_Testo di partenza_.
———
Non è difficile riconoscere quante aspettative ci abitino. Tutti, uomini e donne, come un’istanza a dover essere perennemente giovani, agili, in forze, piacenti e produttivi.  Possiamo riconoscere come spesso la nostra scelta di un’attività fisica nasca proprio dalla nostra volontà di adeguarci ad un modello di bellezza o di prestanza. Anche l’approccio allo Yoga risente in molti casi di questa attitudine che mette in luce l’aspetto più atletico e performativo della pratica attraverso l’esibizione di corpi giovani e flessuosi impegnati in posizioni spesso anche molto difficili.

Asana e interezza: la via dello Yoga

Nei testi più antichi riferiti alla pratica dello Yoga i riferimenti alle posizioni e a tutto ciò che concerne l’abilità corporea sono in realtà pochi e ben circostanziati. Ci riferiamo in particolare agli Yoga Sutra di Patanjali[1]  che nei nostri articoli stiamo poco a poco esplorando (v. Yoga e EticaYama, la relazioneNiyama, la nostra relazioneIl respiro dello Yoga).
———
_Dati estratti_.
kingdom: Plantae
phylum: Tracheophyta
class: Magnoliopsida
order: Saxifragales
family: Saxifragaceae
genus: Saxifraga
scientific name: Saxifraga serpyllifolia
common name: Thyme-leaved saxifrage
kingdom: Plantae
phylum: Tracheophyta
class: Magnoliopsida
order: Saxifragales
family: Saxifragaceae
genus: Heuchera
———
_Compito_. Continua il testo sullo Yoga dopo l'ultima frase riportata.

_Risposta_.
È ben chiaro, fin dalla prima frase. Fin da quel “ora che siete pronti sarete introdotti allo Yoga” (Atha yoga-anusasanam, Y.S. I.1).
È evidente che siamo chiamati in causa in tutta la nostra interezza. Siamo qui, ora, perché il nostro corpo è ora, qui, il luogo della nostra esperienza, lo spazio del nostro essere presenti al mondo, proprio adesso, proprio così.
Paradossalmente è proprio quando siamo richiamati ad esserci totalmente che accorgiamo che non sempre sappiamo davvero chi siamo. Realizziamo che quel corpo che tanto facilmente indichiamo con il nostro nome è spesso un luogo sconosciuto. Un luogo abitato da forze interne ed esterne a noi. Un corpo attraversato e modellato da ciò che facciamo, ma anche da ciò che accade al di là della nostra volontà, come le nostre funzioni vitali.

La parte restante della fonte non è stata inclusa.